The third law, implicit in the experiments, is the law of dominance: when two different factors meet in the same plant, one of them — the dominant — determines what the plant looks like, while the other is carried silently, waiting to reappear in a later generation. The wrinkled trait was never lost. It was hidden.

A paper that no one read

In 1865 Mendel presented his results to the Brno Natural History Society. The next year they were published in its proceedings. The paper sat there, in a journal that almost no one outside Brno read, for thirty-five years. Darwin, who would have found in it the missing mechanism his theory of natural selection desperately needed, never came across it. Mendel sent reprints; the recipients either failed to grasp the significance or politely shelved them. He moved on to administrative work, took over as abbot of the monastery, and died in 1884 known mostly as a horticulturist with an unusual interest in statistics.

“My time will come.” — attributed to Mendel, late in life

It did, in 1900. Three botanists working separately — Hugo de Vries in Holland, Carl Correns in Germany, Erich von Tschermak in Austria — each independently rediscovered the same ratios in their own breeding experiments. Each, in the course of searching the prior literature, turned up Mendel's paper and realised he had got there first, with cleaner data and clearer reasoning. Within a few years, the new science of genetics (a word coined in 1905) had a founder.

From factors to genes

Mendel did not know what his “factors” were physically. He treated them as abstract bookkeeping units. The genius of his framework is that it works without any commitment to mechanism — you can do all the algebra of inheritance without knowing whether the units live in the nucleus, in the cytoplasm, or anywhere at all. But the units had to be somewhere, and the twentieth century slowly filled in the physical picture.

Walter Sutton and Theodor Boveri noticed, around 1902, that chromosomes behave during cell division exactly the way Mendel's factors behave during inheritance: paired, separating, reuniting. Thomas Hunt Morgan, working with fruit flies at Columbia, showed that genes sit at specific loci on chromosomes and can be mapped. Avery, MacLeod, and McCarty showed in 1944 that the molecule carrying genes is DNA. Watson and Crick, in 1953, showed what DNA looked like. The arc from Mendel's pea seeds to the double helix took less than a century.

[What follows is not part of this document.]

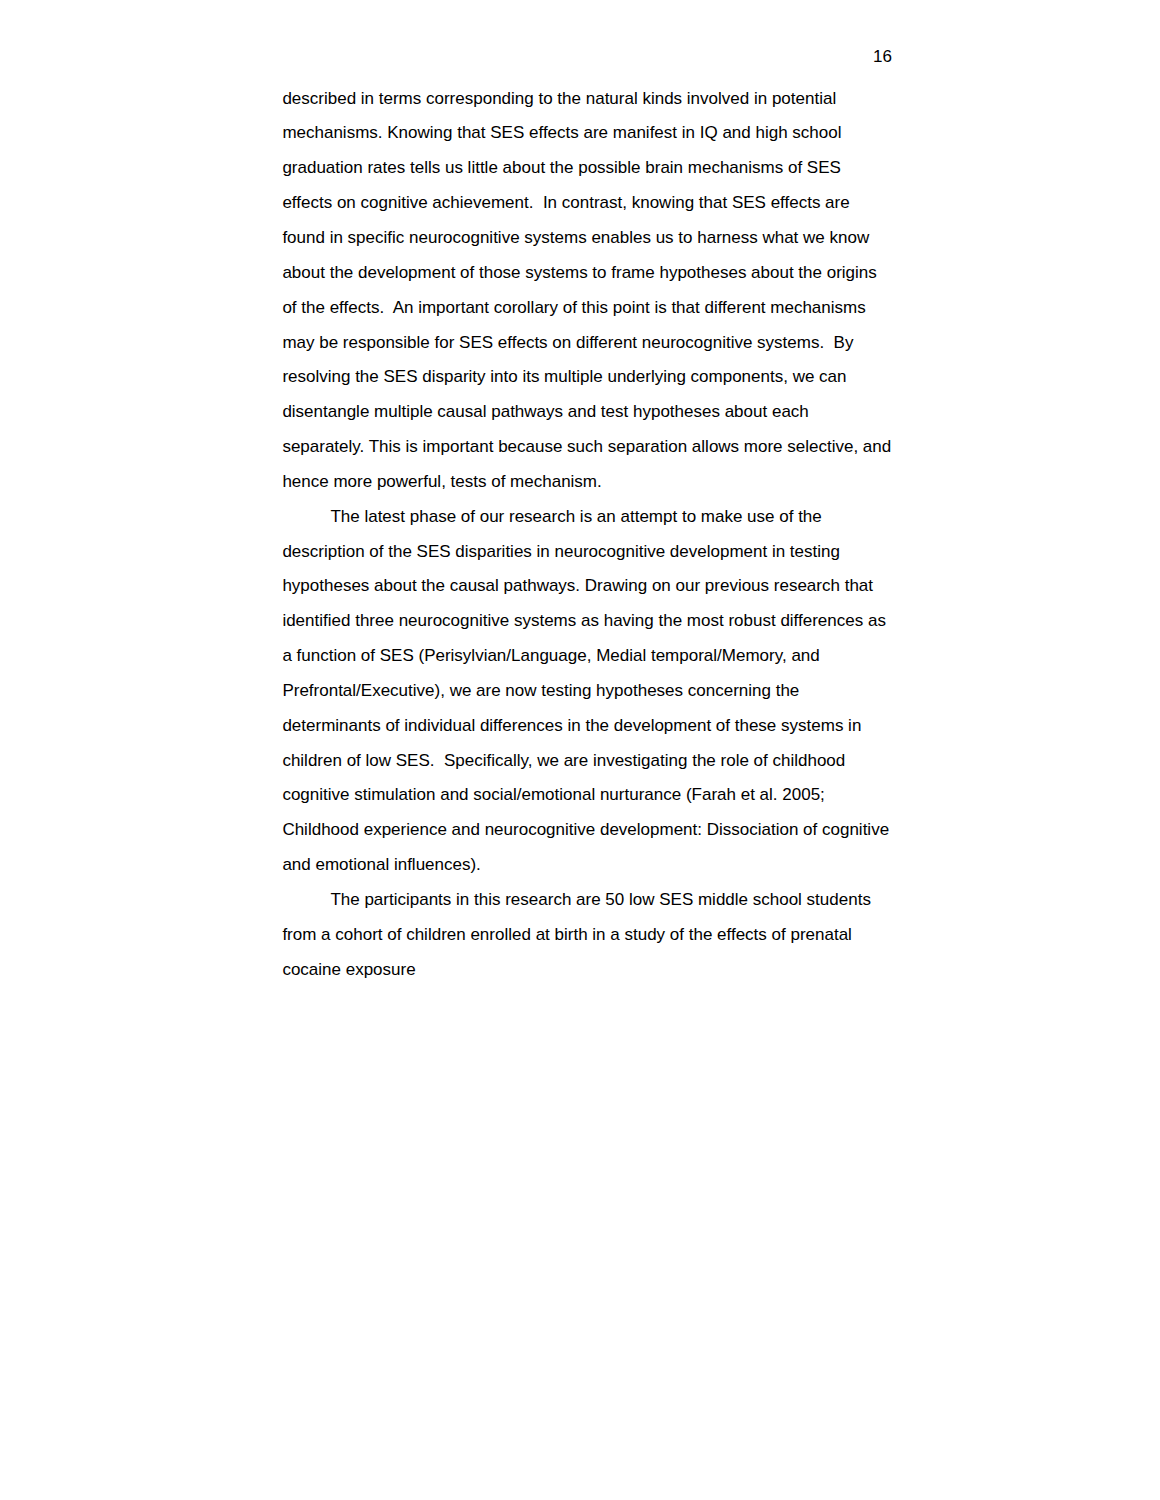16
described in terms corresponding to the natural kinds involved in potential mechanisms. Knowing that SES effects are manifest in IQ and high school graduation rates tells us little about the possible brain mechanisms of SES effects on cognitive achievement. In contrast, knowing that SES effects are found in specific neurocognitive systems enables us to harness what we know about the development of those systems to frame hypotheses about the origins of the effects. An important corollary of this point is that different mechanisms may be responsible for SES effects on different neurocognitive systems. By resolving the SES disparity into its multiple underlying components, we can disentangle multiple causal pathways and test hypotheses about each separately. This is important because such separation allows more selective, and hence more powerful, tests of mechanism.
The latest phase of our research is an attempt to make use of the description of the SES disparities in neurocognitive development in testing hypotheses about the causal pathways. Drawing on our previous research that identified three neurocognitive systems as having the most robust differences as a function of SES (Perisylvian/Language, Medial temporal/Memory, and Prefrontal/Executive), we are now testing hypotheses concerning the determinants of individual differences in the development of these systems in children of low SES. Specifically, we are investigating the role of childhood cognitive stimulation and social/emotional nurturance (Farah et al. 2005; Childhood experience and neurocognitive development: Dissociation of cognitive and emotional influences).
The participants in this research are 50 low SES middle school students from a cohort of children enrolled at birth in a study of the effects of prenatal cocaine exposure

parent R r meiosis R r gametes (one factor each) fertilisation R r offspring DNA

Mendel's abstract factors mapped onto a physical substrate: paired chromosomes, separated in meiosis, recombined at fertilisation, written in DNA.

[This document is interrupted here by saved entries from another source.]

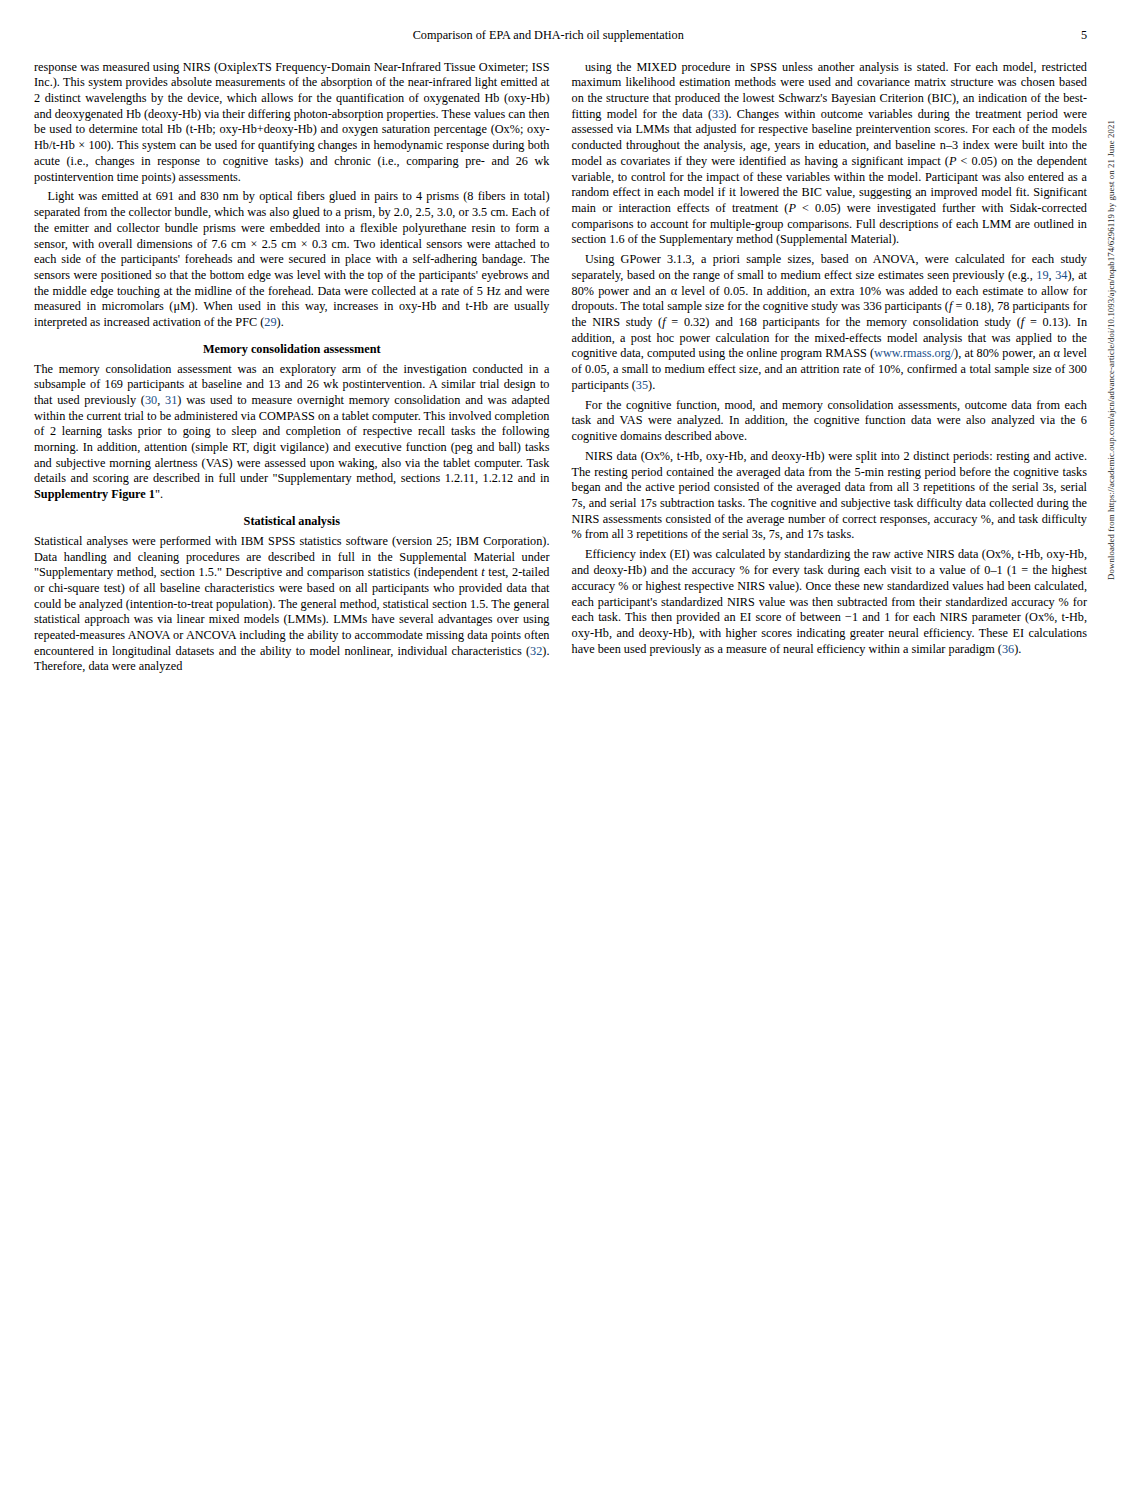Downloaded from https://academic.oup.com/ajcn/advance-article/doi/10.1093/ajcn/nqab174/6296119 by guest on 21 June 2021
Comparison of EPA and DHA-rich oil supplementation
5
response was measured using NIRS (OxiplexTS Frequency-Domain Near-Infrared Tissue Oximeter; ISS Inc.). This system provides absolute measurements of the absorption of the near-infrared light emitted at 2 distinct wavelengths by the device, which allows for the quantification of oxygenated Hb (oxy-Hb) and deoxygenated Hb (deoxy-Hb) via their differing photon-absorption properties. These values can then be used to determine total Hb (t-Hb; oxy-Hb+deoxy-Hb) and oxygen saturation percentage (Ox%; oxy-Hb/t-Hb × 100). This system can be used for quantifying changes in hemodynamic response during both acute (i.e., changes in response to cognitive tasks) and chronic (i.e., comparing pre- and 26 wk postintervention time points) assessments.
Light was emitted at 691 and 830 nm by optical fibers glued in pairs to 4 prisms (8 fibers in total) separated from the collector bundle, which was also glued to a prism, by 2.0, 2.5, 3.0, or 3.5 cm. Each of the emitter and collector bundle prisms were embedded into a flexible polyurethane resin to form a sensor, with overall dimensions of 7.6 cm × 2.5 cm × 0.3 cm. Two identical sensors were attached to each side of the participants' foreheads and were secured in place with a self-adhering bandage. The sensors were positioned so that the bottom edge was level with the top of the participants' eyebrows and the middle edge touching at the midline of the forehead. Data were collected at a rate of 5 Hz and were measured in micromolars (μM). When used in this way, increases in oxy-Hb and t-Hb are usually interpreted as increased activation of the PFC (29).
Memory consolidation assessment
The memory consolidation assessment was an exploratory arm of the investigation conducted in a subsample of 169 participants at baseline and 13 and 26 wk postintervention. A similar trial design to that used previously (30, 31) was used to measure overnight memory consolidation and was adapted within the current trial to be administered via COMPASS on a tablet computer. This involved completion of 2 learning tasks prior to going to sleep and completion of respective recall tasks the following morning. In addition, attention (simple RT, digit vigilance) and executive function (peg and ball) tasks and subjective morning alertness (VAS) were assessed upon waking, also via the tablet computer. Task details and scoring are described in full under "Supplementary method, sections 1.2.11, 1.2.12 and in Supplementry Figure 1".
Statistical analysis
Statistical analyses were performed with IBM SPSS statistics software (version 25; IBM Corporation). Data handling and cleaning procedures are described in full in the Supplemental Material under "Supplementary method, section 1.5." Descriptive and comparison statistics (independent t test, 2-tailed or chi-square test) of all baseline characteristics were based on all participants who provided data that could be analyzed (intention-to-treat population). The general method, statistical section 1.5. The general statistical approach was via linear mixed models (LMMs). LMMs have several advantages over using repeated-measures ANOVA or ANCOVA including the ability to accommodate missing data points often encountered in longitudinal datasets and the ability to model nonlinear, individual characteristics (32). Therefore, data were analyzed
using the MIXED procedure in SPSS unless another analysis is stated. For each model, restricted maximum likelihood estimation methods were used and covariance matrix structure was chosen based on the structure that produced the lowest Schwarz's Bayesian Criterion (BIC), an indication of the best-fitting model for the data (33). Changes within outcome variables during the treatment period were assessed via LMMs that adjusted for respective baseline preintervention scores. For each of the models conducted throughout the analysis, age, years in education, and baseline n–3 index were built into the model as covariates if they were identified as having a significant impact (P < 0.05) on the dependent variable, to control for the impact of these variables within the model. Participant was also entered as a random effect in each model if it lowered the BIC value, suggesting an improved model fit. Significant main or interaction effects of treatment (P < 0.05) were investigated further with Sidak-corrected comparisons to account for multiple-group comparisons. Full descriptions of each LMM are outlined in section 1.6 of the Supplementary method (Supplemental Material).
Using GPower 3.1.3, a priori sample sizes, based on ANOVA, were calculated for each study separately, based on the range of small to medium effect size estimates seen previously (e.g., 19, 34), at 80% power and an α level of 0.05. In addition, an extra 10% was added to each estimate to allow for dropouts. The total sample size for the cognitive study was 336 participants (f = 0.18), 78 participants for the NIRS study (f = 0.32) and 168 participants for the memory consolidation study (f = 0.13). In addition, a post hoc power calculation for the mixed-effects model analysis that was applied to the cognitive data, computed using the online program RMASS (www.rmass.org/), at 80% power, an α level of 0.05, a small to medium effect size, and an attrition rate of 10%, confirmed a total sample size of 300 participants (35).
For the cognitive function, mood, and memory consolidation assessments, outcome data from each task and VAS were analyzed. In addition, the cognitive function data were also analyzed via the 6 cognitive domains described above.
NIRS data (Ox%, t-Hb, oxy-Hb, and deoxy-Hb) were split into 2 distinct periods: resting and active. The resting period contained the averaged data from the 5-min resting period before the cognitive tasks began and the active period consisted of the averaged data from all 3 repetitions of the serial 3s, serial 7s, and serial 17s subtraction tasks. The cognitive and subjective task difficulty data collected during the NIRS assessments consisted of the average number of correct responses, accuracy %, and task difficulty % from all 3 repetitions of the serial 3s, 7s, and 17s tasks.
Efficiency index (EI) was calculated by standardizing the raw active NIRS data (Ox%, t-Hb, oxy-Hb, and deoxy-Hb) and the accuracy % for every task during each visit to a value of 0–1 (1 = the highest accuracy % or highest respective NIRS value). Once these new standardized values had been calculated, each participant's standardized NIRS value was then subtracted from their standardized accuracy % for each task. This then provided an EI score of between −1 and 1 for each NIRS parameter (Ox%, t-Hb, oxy-Hb, and deoxy-Hb), with higher scores indicating greater neural efficiency. These EI calculations have been used previously as a measure of neural efficiency within a similar paradigm (36).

What Mendel got right, before there was any reason to believe it, is that biology runs on discreteness. The information that builds a body comes packaged in countable units. Sex shuffles those units. Most of modern biology — Mendelian disease, population genetics, evolutionary theory after the “modern synthesis,” the entire architecture of the human genome project — rests on that one observation, made by a man counting peas in a garden, who died not knowing he was right.

Further reading

  1. Mendel, G. (1866). Versuche über Pflanzen-Hybriden (Experiments on Plant Hybrids). Verhandlungen des naturforschenden Vereines in Brünn.
  2. Bateson, W. (1909). Mendel's Principles of Heredity. Cambridge University Press.
  3. Sturtevant, A. H. (1965). A History of Genetics. Harper & Row.
  4. Henig, R. M. (2000). The Monk in the Garden. Houghton Mifflin.